Tasks to perform
[1] List every organization or platform that the article below on the FTC's cryptocurrency investigations names, including news outlets.
[2] Extend the article below on the FTC's cryptocurrency investigations with a few sentences that follow from its final sentence.

Selected text

By Reuters | Updated: 6 December 2022

A US agency that probes allegations of deceptive conduct confirmed on Monday that it had investigations open into several cryptocurrency firms for “possible misconduct.” The Federal Trade Commission spokesperson declined to name the firms or say precisely what actions prompted the investigations.

“While we can’t comment on current events in the crypto markets or the details of any ongoing investigations, we are investigating several firms for possible misconduct concerning digital assets,” the spokesperson said in a statement.

Bloomberg said in a report that the investigation was linked to misleading advertising but the FTC spokesperson declined to confirm this.

The spectacular implosion of FTX recently sent fresh shock waves through the cryptocurrency industry, with the value of Bitcoin down sharply this year.

The Securities and Exchange Commission, which also has regulations mandating disclosures from individuals promoting securities, has cracked down on celebrity endorsements, including reality TV star Kim Kardashian on allegations of promoting a crypto token on her Instagram account without proper disclosure that she had been paid.

Information shown
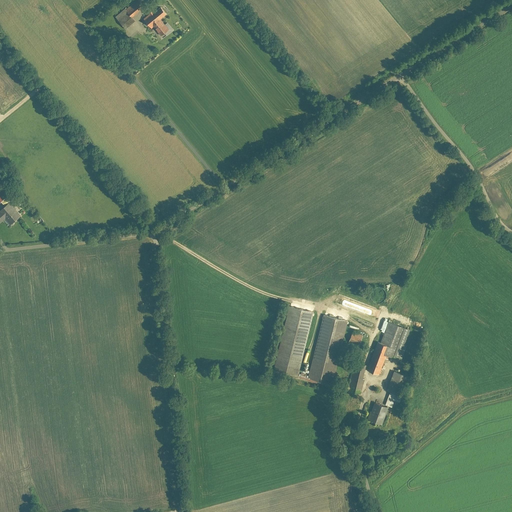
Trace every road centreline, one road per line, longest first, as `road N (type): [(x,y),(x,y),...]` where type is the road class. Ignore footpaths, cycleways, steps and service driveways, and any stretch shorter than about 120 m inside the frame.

Answers to the exercise
[1] Reuters, the Federal Trade Commission (FTC), Bloomberg, FTX, the Securities and Exchange Commission, and Instagram.

[2]
The FTC has also pursued companies that presented themselves as cryptocurrency-related firms but which were allegedly nothing more than scams.

Back in June, the FTC said in a report that more than 46,000 people reported losing over $1 billion (roughly Rs. 8,233 crore) in cryptocurrency scams since the start of 2021.

Nearly half the people who reported losing digital currencies in a scam said it started with an ad, post or a message on a social media platform, according to the FTC.

The craze for cryptocurrencies was at a fever pitch last year with Bitcoin hitting a record high of $69,000 (roughly Rs. 56 lakh) in November 2021.

Nearly four out of every ten dollars lost in a fraud originating on social media was lost in crypto, far more than any other payment method, with Instagram, Facebook, WhatsApp and Telegram being the top social media platforms in such cases, according to the FTC’s report.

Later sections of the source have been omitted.